We will post more detail here after we have a few days to decompress.  Overall, this has been a good trip.

//WL2K Days five, six, and seven: Halfway!

Monday, Brisk 16 knot wind moving us along at hull speed. We should make good time tomorrow too with wind decreasing a bit during the day Tuesday. We did 105 miles yesterday and 48 Saturday. Saturday, the wind died for a while, so we went swimming in 80 degree water 17,000 feet deep.
Found a 2 inch long flying fish on deck; too small for breakfast. There have been four Tropic Birds following our boat for a couple days. They are seagull size, white with black highlights, and have a long thin tail feather. They have a call that sounds like a pulley that needs grease.
Sunday night at 8:00, we were equidistant from Puerto Rico, and our home marina. Halfway!

//WL2K Third and fourth days on the ocean blue

We made 135 miles yesterday and 117 today (noon to noon). Wind is way down, so we will do much less tomorrow. Wind is around 5 knots, and we are drifting along at around 2 knots. The sea is so flat, it is hard to measure the wave height. Sailing is so smooth, we have been reading, doing maintenance, and some navigation exercises. We saw two commercial ships yesterday, and one last night. During the dawn watch, a small sparrow sized bird with yellow highlights, landed on deck for a rest.. 20 minutes later he took off. Good luck to him, we are well over a hundred miles from the nearest land.
It is a beutiful day with a blue sky, deep blue water. We have a full horizon all the way around with absolutely nothing there but us, and puffy clouds in the distance. I dropped my flip phone in the water this morning. We are in 18,000 feet of water. If the phone falls through the water at 1 foot per second, I figure that it will take 5 hours to reach the bottom, or about 2:00 this afternoon.

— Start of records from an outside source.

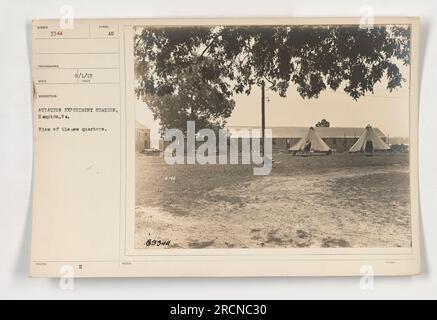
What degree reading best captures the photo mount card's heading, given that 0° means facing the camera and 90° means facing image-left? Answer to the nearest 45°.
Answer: approximately 0°
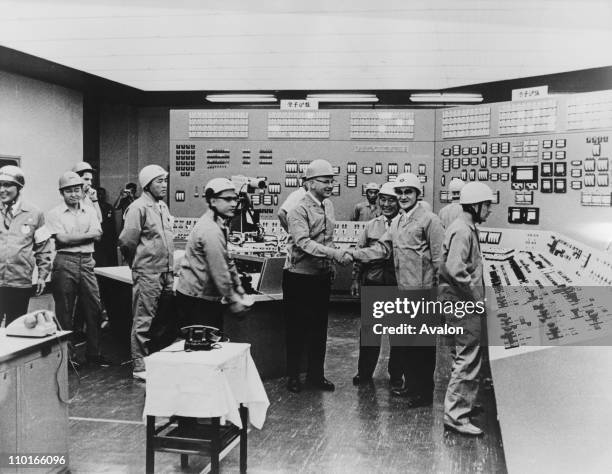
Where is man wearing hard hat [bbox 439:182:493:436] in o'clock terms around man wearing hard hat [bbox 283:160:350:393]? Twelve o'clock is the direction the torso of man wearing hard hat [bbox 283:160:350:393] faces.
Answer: man wearing hard hat [bbox 439:182:493:436] is roughly at 12 o'clock from man wearing hard hat [bbox 283:160:350:393].

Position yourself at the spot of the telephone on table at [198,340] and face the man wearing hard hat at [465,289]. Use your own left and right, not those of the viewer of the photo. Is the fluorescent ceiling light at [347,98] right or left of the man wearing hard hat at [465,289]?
left

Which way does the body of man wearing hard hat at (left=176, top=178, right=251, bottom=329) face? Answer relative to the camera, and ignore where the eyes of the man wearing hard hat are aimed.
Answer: to the viewer's right

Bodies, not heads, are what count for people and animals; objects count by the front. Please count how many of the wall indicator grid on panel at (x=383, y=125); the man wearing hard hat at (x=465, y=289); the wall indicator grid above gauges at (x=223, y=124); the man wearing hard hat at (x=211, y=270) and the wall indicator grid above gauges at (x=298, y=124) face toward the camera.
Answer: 3

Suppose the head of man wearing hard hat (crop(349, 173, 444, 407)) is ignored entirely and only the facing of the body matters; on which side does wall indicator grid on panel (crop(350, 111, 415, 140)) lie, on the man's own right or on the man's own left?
on the man's own right
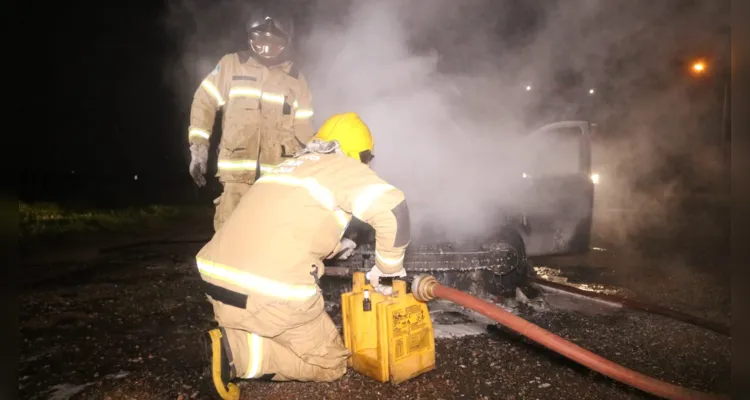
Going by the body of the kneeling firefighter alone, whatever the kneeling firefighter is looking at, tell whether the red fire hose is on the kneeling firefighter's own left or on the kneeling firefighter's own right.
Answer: on the kneeling firefighter's own right

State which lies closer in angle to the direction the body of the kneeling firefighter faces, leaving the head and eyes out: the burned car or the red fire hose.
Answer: the burned car

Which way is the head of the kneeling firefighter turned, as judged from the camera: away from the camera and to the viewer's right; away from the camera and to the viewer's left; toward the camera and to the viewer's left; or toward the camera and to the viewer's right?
away from the camera and to the viewer's right

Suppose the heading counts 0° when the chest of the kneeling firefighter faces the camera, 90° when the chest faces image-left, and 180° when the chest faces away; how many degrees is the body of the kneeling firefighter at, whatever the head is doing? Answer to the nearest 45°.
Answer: approximately 225°

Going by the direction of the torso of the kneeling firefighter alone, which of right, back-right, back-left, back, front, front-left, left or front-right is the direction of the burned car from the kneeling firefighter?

//WL2K Second day of offshore trip home

From noon to noon (24 hrs). we sailed 125 miles, a bit slower than yesterday. The wind is a bit less, and the waves are too. Trade winds are forecast to moderate more in the next two days, so we should be slowing down more, giving us a chance to try out our big drifter sail. Beautiful weather! Full moon at night. Lots of flying fish.. W are starting to feel like ourselves again.

//WL2K First Day Out Heading for Home

We left our marina at 5:00 today: My high school friend,Peter Mueser, Salli and I. We are planning to do 3 hours on and 6 hours off, a nice change from 3 and 3. To noon today, we made 115 GPS miles. Much better than I expected. Seas are a bit rough. No one is sick, but no one is eating much today. Beautiful sunny sky and cobalt blue sea with occasional flying fish flying from wave to wave. Since leaving PR, we have seen 2 commercial ships and no pleasure craft.